As for development time, dunno, I've been working on it in my spare time since this spring some time, generously estimated 30h/week x 30 weeks, so the upper bound may be 900 hours, but probably closer to something like 600 hours as I have other projects as well, and I'm not always feeling it.
I don't think off the shelf search solutions or databases are viable, they are too flexible which means they can't be fast and space-efficient enough to keep cost down. They're meant to run in a data center, not on a single computer. That means your operational costs will be prohibitive.
It's required a lot of old-fashioned wizardry to build though, bit-twiddling and demoscene-esque hacks to coax a lot of data into a minimal amount of space, the type of microoptimization stuff that usually is a waste of time except the data set is so large that saving single bytes in object encoding often translates to saving multiple gigabytes. If you aren't at least fairly comfortable with building custom compression algorithms, memory mapped hash tables, things like that, it's gonna be a rough project. If I didn't have a background in low level programming, this would have been nearly impossible.
Beyond that, most of this stuff you can pick up along the way. I didn't really know shit about building search engines before I started. I just threw together a design that made sense and built... something, and iterated upon that. With every iteration it's gotten faster, smaller, better, smarter. I think the upcoming release is gonna be yet another huge improvement.
Yes. Gigablast is run by one person. Assuming you roll your own hardware and co-lo it or such you can get by with minimal hardware. The catch being once you hit scale your servers become hammered. It’s one reason why I have been investigating using aws lambda to hold and search the index. Solves the initial scale problem.
Honestly though the big issue is crawling. Not only is it a bandwidth monster many sites are hostile to non google bots, along with cdn’s and cloudflare.
> Honestly though the big issue is crawling. Not only is it a bandwidth monster many sites are hostile to non google bots, along with cdn’s and cloudflare.
I do my own crawling and don't agree with any of these statements. Bandwidth is not a bottleneck, and blocking is mostly only a problem if your bot is too aggressive.
Could be due to the long form content you index. I found those sort of sites tend to have less reluctance on 3rd parties.
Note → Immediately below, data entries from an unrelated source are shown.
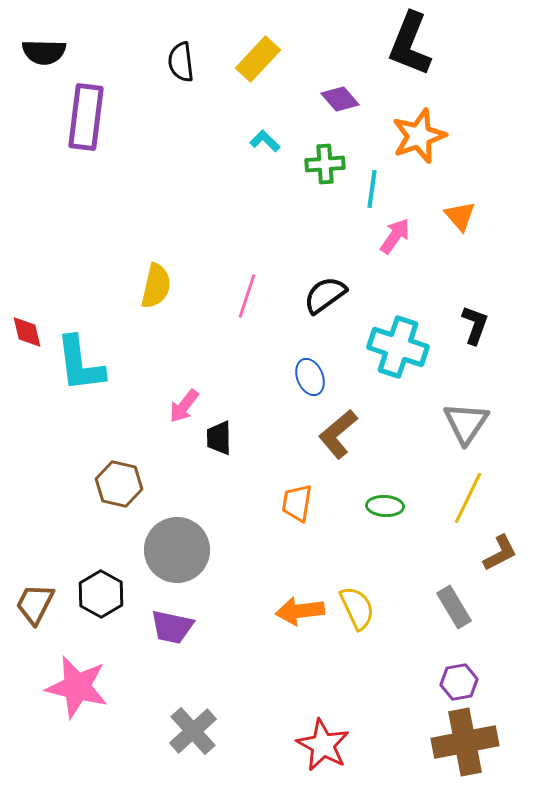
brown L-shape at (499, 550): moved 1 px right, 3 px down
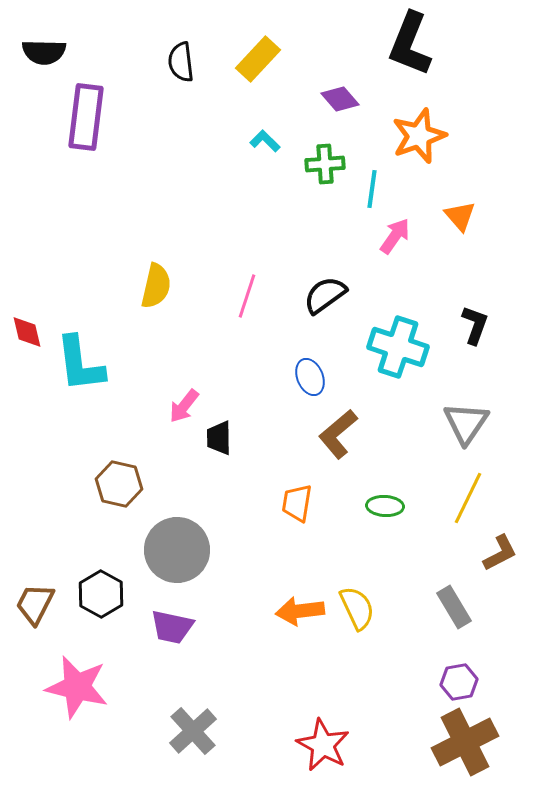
brown cross at (465, 742): rotated 16 degrees counterclockwise
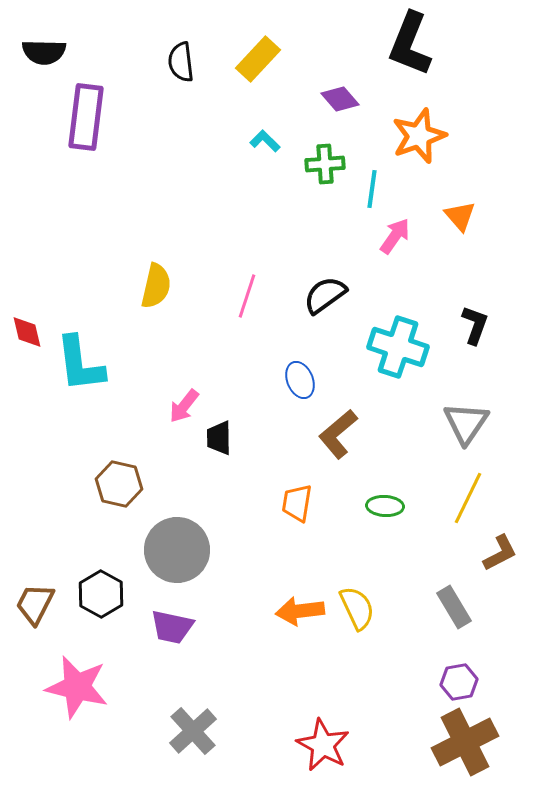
blue ellipse at (310, 377): moved 10 px left, 3 px down
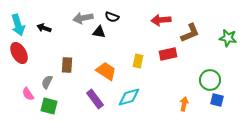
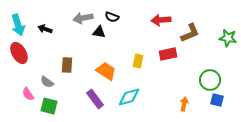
black arrow: moved 1 px right, 1 px down
gray semicircle: rotated 80 degrees counterclockwise
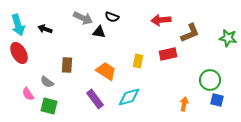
gray arrow: rotated 144 degrees counterclockwise
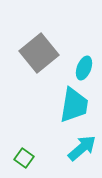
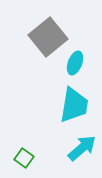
gray square: moved 9 px right, 16 px up
cyan ellipse: moved 9 px left, 5 px up
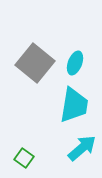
gray square: moved 13 px left, 26 px down; rotated 12 degrees counterclockwise
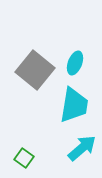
gray square: moved 7 px down
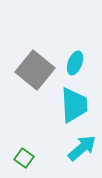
cyan trapezoid: rotated 12 degrees counterclockwise
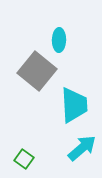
cyan ellipse: moved 16 px left, 23 px up; rotated 20 degrees counterclockwise
gray square: moved 2 px right, 1 px down
green square: moved 1 px down
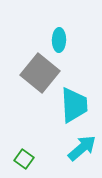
gray square: moved 3 px right, 2 px down
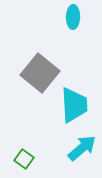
cyan ellipse: moved 14 px right, 23 px up
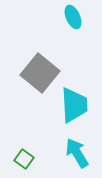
cyan ellipse: rotated 25 degrees counterclockwise
cyan arrow: moved 5 px left, 5 px down; rotated 80 degrees counterclockwise
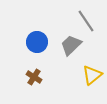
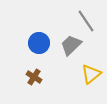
blue circle: moved 2 px right, 1 px down
yellow triangle: moved 1 px left, 1 px up
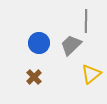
gray line: rotated 35 degrees clockwise
brown cross: rotated 14 degrees clockwise
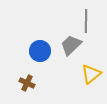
blue circle: moved 1 px right, 8 px down
brown cross: moved 7 px left, 6 px down; rotated 21 degrees counterclockwise
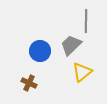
yellow triangle: moved 9 px left, 2 px up
brown cross: moved 2 px right
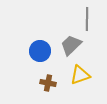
gray line: moved 1 px right, 2 px up
yellow triangle: moved 2 px left, 3 px down; rotated 20 degrees clockwise
brown cross: moved 19 px right; rotated 14 degrees counterclockwise
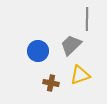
blue circle: moved 2 px left
brown cross: moved 3 px right
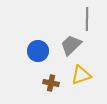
yellow triangle: moved 1 px right
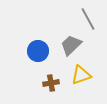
gray line: moved 1 px right; rotated 30 degrees counterclockwise
brown cross: rotated 21 degrees counterclockwise
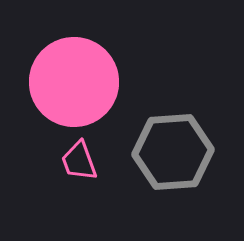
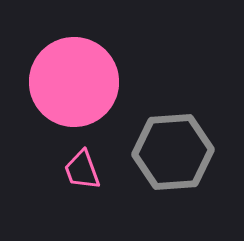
pink trapezoid: moved 3 px right, 9 px down
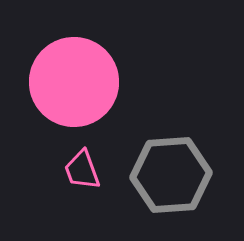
gray hexagon: moved 2 px left, 23 px down
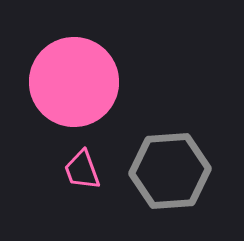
gray hexagon: moved 1 px left, 4 px up
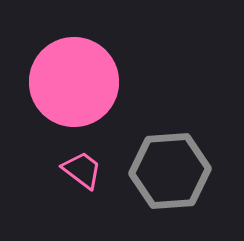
pink trapezoid: rotated 147 degrees clockwise
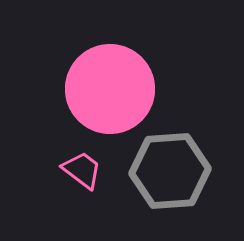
pink circle: moved 36 px right, 7 px down
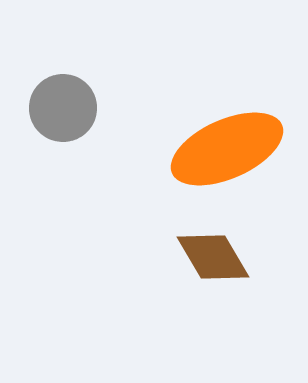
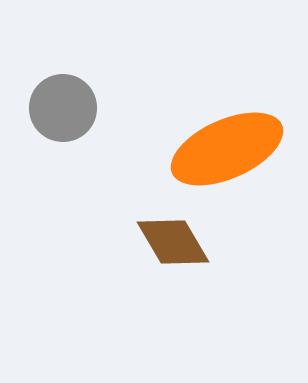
brown diamond: moved 40 px left, 15 px up
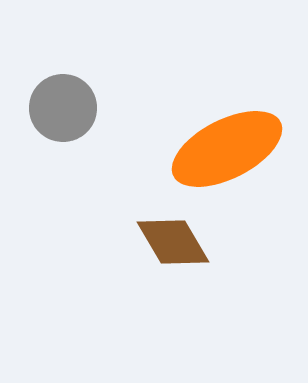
orange ellipse: rotated 3 degrees counterclockwise
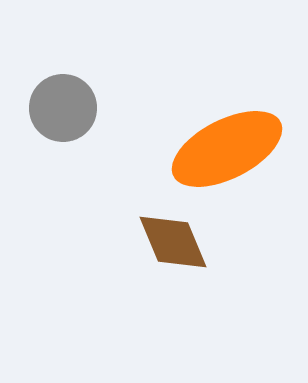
brown diamond: rotated 8 degrees clockwise
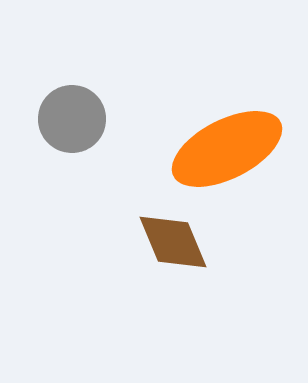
gray circle: moved 9 px right, 11 px down
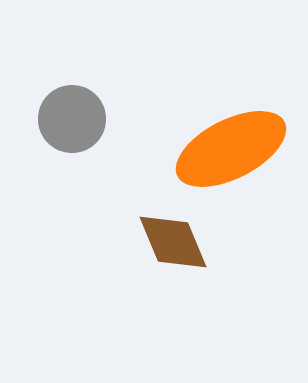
orange ellipse: moved 4 px right
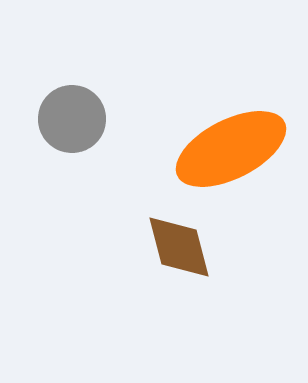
brown diamond: moved 6 px right, 5 px down; rotated 8 degrees clockwise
Also possible you are more talented than I with your crawler writing.
Crawling is a challenge but not as much as mentioned. We have had a respectful bot since 2004, so the problems for us are more about awareness than hostility.
Indexing is the bigger challenge. An efficient fast service for an index of billions of pages is a different level to that for millions of pages.
I have always found crawling harder personally. At least with indexing you can switch to batch processing, or split the index into real-time and stale portions to give that fresh feel. Just my personal opinion though. I have never had the chance to index billions of pages. Several hundred million is about as far as I have gone.
A major cost for a web search engine is that you have to index the web, and it's pretty big. For even a modest commercial enterprise this isn't insurmountable, but it's a lot to ask for a hobbyist.
Attic.city was developed and is run with less than one FTE (two part time founders). Definitely boutique — home and fashion products from indie stores in the US — and thereby manageable both in terms of labor and the stack. We’re growing incrementally. Lately the focus has been on internal tooling and progressively automated health/status metrics.